Except for having been raised in only slightly divergent sects of the same faith—Steve’s family had English setters, whereas mine believed in golden retrievers—he and I had very different childhoods, but we both loved Red Rover. Remember? In case you don’t, two teams of kids link arms and face each other. To make a solid link, you clamp your hands around the forearms of the kids next to you, who get the same hard grip on your forearms. It hurts already, right? Then the leader of one team calls out the name of a kid on the other team, who has to charge across and try to break through whatever pair of locked arms he wants. Get it? The leader says, “Red Rover, Red Rover, send Sally right over.” If Sally decides that you and Jim are little runts who make a weak link, she runs like hell at your locked arms, and while she’s trying to break through, you’re trying to stop her. A kid with dog-handler’s wrists has a big advantage at Red Rover, but what the game really requires is wild ferocity. That’s what compensates for the red, aching forearms.

The point is that although Steve is a really gentle guy, he’s the first person you’d pick for Red Rover. Lee Miner, though, looked as if his game hadn’t been Red Rover at all. I was willing to bet it had been Quaker Meeting.

3

If you’ve ever taken an untrained dog to a beginning obedience class, you probably remember the paradox: The dog acts so wild that it’s almost impossible to register him for the first lesson. You try to ask whether you’ve come to the right class at the right time, but your dog begins yelping so loudly that you can’t hear the answer. Somebody hands you a pen and a registration form, but you can’t fill in the form or write a check because your dog, who has already wrapped his leash around your ankles, suddenly lunges at a beast four times his size, thus jerking the pen from your hand and your feet from under you. As your head cracks the floor, you wish you’d see stars—beautiful and imaginary—but what glows before your eyes is a hideous vision of the future: week after week of this unremitting humiliation at the paws and jaws of man’s best friend.

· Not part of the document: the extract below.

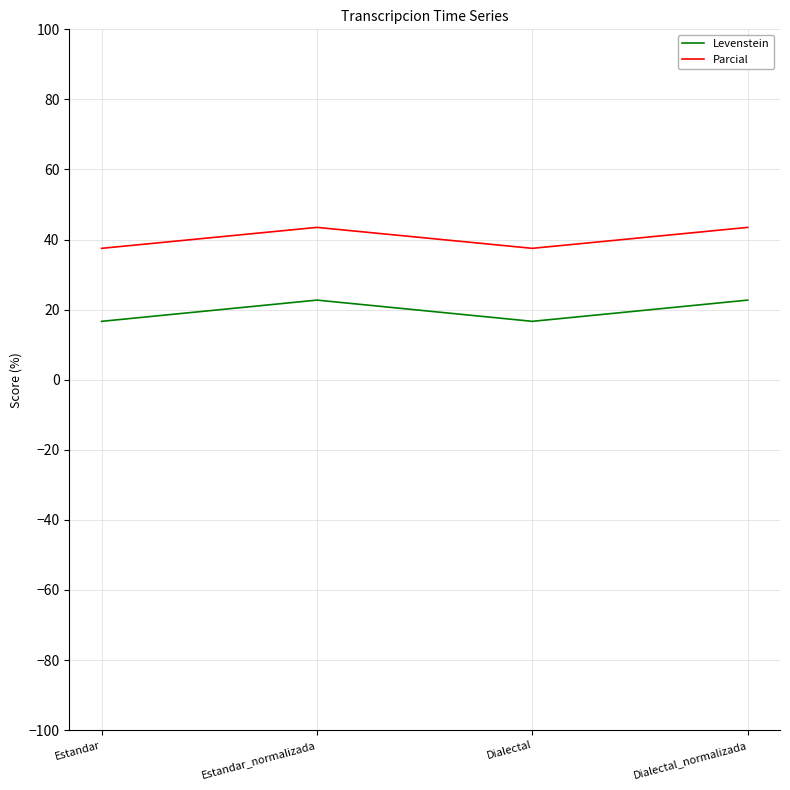

What is the spread (max minus min) of values at Dialectal_normalizada?

20.8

But if you’re lucky enough to show up at the Cambridge Dog Training Club, a round, bright-eyed face suddenly looms over you. One small, rather pudgy hand reaches down to pull you up, while another, equally small and pudgy, grips your dog’s leash with surprising strength. “It’s happened to all of us,” a cheery voice assures you. This woman has to be
lying. You don’t care. You’re grateful someone has taken charge. She goes on: “You’re all right, aren’t you? Of course you are. Here, I’ll hold him for you.” You have met Hope Wilson.

According to the membership lists distributed yearly by the Cambridge Dog Training Club, Hope has wirehaired pointing griffons. It may well be that she does. For all I know, she may own and train five or ten of them, in other words, a high proportion of the United States population of the breed, which is recognized by the American Kennel Club, but very few individuals. It’s a terrific breed, but let’s face it: How much demand is there, really, for a dog specifically developed to hunt in Dutch and French swamps? And, membership lists or no membership lists, it’s hard to imagine plump, soft-skinned, gentle Hope with gum boots on her feet, mosquito netting on her head, and a rifle slung over her arm, plodding from tussock to tussock in fatal quest of harmless avian marsh-dwellers. Of course, it’s probably also hard to imagine some Inuit version of me, mukluk-shod and fur-swathed, vaulting over the leads from floe to floe, but everyone’s seen me with my malamutes, and no one’s ever seen Hope with any kind of dog at all.